Pour tenter de convaincre le monde à sa cause, l’icône du cinéma français
a eu le mauvais goût de représenter les phoques par un enfant assassiné
sur une banquise. La lutte de Brigitte Bardot pour les phoques perd un peu
de son sens quand on sait que la population de phoques dépasse les 5,8
millions d’individus et que la chasse printanière réussit à peine à éviter
une surpopulation de ces mammifères. Mais madame Bardot se fout des bancs
de poissons que menacent une surpopulation de phoques tout autant que des
habitants que ces poissons servent à nourrir.

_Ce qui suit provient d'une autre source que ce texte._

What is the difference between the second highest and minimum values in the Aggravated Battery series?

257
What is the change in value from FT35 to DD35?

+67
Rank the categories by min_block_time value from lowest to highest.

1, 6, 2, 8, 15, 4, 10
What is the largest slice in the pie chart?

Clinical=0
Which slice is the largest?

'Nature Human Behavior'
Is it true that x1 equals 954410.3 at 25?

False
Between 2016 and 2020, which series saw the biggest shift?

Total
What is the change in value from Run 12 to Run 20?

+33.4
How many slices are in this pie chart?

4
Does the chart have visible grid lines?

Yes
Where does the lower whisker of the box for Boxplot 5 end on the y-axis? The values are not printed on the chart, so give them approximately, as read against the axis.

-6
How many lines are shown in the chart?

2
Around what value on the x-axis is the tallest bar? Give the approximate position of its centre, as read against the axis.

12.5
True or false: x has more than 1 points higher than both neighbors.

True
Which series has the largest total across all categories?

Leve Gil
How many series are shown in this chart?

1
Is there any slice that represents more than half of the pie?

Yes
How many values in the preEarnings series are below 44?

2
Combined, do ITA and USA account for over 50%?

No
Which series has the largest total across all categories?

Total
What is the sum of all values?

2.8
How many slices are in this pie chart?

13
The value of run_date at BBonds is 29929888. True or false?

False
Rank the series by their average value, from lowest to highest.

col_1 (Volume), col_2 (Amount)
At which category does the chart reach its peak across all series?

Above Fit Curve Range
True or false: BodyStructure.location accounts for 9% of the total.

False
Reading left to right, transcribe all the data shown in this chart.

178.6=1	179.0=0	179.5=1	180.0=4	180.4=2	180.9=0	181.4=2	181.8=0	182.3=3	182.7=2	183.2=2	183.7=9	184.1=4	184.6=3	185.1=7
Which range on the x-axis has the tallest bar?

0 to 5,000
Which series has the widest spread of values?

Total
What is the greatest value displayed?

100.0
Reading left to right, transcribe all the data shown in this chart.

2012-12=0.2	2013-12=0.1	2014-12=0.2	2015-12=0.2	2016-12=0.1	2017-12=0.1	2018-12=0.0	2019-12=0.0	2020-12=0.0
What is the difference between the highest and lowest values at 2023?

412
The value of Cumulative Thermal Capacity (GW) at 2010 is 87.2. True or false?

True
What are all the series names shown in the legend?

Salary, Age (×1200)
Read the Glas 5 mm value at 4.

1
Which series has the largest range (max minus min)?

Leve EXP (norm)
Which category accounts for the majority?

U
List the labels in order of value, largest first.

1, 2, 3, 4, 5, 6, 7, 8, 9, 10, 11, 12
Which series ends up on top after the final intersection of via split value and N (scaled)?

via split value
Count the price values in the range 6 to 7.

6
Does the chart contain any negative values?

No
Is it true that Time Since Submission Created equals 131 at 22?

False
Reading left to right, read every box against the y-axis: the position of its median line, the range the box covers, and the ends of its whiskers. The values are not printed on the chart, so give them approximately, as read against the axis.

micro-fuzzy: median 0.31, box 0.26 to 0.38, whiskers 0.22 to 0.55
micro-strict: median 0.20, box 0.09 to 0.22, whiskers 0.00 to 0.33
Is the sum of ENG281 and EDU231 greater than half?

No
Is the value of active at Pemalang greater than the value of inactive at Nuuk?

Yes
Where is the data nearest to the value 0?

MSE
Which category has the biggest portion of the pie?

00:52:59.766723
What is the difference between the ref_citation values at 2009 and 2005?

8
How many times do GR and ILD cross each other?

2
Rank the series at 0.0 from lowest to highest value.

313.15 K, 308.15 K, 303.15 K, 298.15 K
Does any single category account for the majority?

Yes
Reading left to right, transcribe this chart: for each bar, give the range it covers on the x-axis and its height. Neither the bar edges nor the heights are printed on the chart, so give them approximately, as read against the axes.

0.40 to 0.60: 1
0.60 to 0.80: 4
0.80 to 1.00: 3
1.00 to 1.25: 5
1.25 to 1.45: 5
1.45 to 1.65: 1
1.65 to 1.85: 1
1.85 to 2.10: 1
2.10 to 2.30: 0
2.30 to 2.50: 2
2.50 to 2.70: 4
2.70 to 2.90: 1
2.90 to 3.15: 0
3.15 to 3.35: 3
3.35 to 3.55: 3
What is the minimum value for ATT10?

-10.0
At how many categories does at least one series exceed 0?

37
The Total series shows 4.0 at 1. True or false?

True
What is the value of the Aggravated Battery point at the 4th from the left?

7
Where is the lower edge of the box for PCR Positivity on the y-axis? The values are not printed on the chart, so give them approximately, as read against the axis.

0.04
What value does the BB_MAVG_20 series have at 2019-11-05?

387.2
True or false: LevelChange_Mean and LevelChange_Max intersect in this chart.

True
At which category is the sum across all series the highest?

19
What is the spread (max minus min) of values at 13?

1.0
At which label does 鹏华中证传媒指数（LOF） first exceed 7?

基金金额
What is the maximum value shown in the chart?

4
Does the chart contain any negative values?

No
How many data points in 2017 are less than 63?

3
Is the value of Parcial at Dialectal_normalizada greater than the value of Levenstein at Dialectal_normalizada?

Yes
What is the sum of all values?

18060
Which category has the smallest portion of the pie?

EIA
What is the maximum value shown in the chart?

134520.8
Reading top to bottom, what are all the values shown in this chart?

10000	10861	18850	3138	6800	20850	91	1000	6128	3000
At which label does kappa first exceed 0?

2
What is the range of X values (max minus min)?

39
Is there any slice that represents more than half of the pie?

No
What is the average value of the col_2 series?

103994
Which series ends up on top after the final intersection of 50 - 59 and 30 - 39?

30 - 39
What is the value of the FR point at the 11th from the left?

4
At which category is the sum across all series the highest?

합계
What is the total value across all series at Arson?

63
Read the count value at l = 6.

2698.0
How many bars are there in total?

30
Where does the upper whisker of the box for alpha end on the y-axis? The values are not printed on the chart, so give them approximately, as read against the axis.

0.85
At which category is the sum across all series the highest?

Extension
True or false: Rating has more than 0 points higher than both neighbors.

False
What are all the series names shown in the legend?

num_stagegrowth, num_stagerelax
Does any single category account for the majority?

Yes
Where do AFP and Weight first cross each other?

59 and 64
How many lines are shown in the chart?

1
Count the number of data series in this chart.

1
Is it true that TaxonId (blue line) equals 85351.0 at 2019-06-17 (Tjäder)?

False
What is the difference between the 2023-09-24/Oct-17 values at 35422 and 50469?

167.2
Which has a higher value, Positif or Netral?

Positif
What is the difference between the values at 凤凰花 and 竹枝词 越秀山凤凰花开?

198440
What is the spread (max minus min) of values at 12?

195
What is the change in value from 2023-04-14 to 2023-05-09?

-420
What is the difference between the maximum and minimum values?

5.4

Ce qui est pathétique dans la vision de Brigitte Bardot, c’est le peu
d’empathie qu’elle a toujours semblé manifester pour les enfants qui
meurent partout de violence, de froid, de faim ou de maladie. Comment un
être humain peut-il verser autant de larmes pour des animaux et rester
aussi indifférent à la misère humaine.
Quant à Sir McCartney, il est étonnant de le voir pavoiser sur les
banquises canadiennes à défendre des mammifères marins. A-t-il oublié que
sa mère patrie, capitale de la chasse à court, n’a pas de leçon à donner à
quelque peuple que ce soit en matière de protection et de respect des
animaux.
Si madame Bardot n’a pas acquis sa renommée grâce à l’acuité de son
intelligence et de sa sagesse, on peut se demander qu’a soudainement à
gagner Paul McCartney en se faisant l’ardent défenseur d’un troupeau
capable d’envahir les mers et de dévaster des populations de poissons.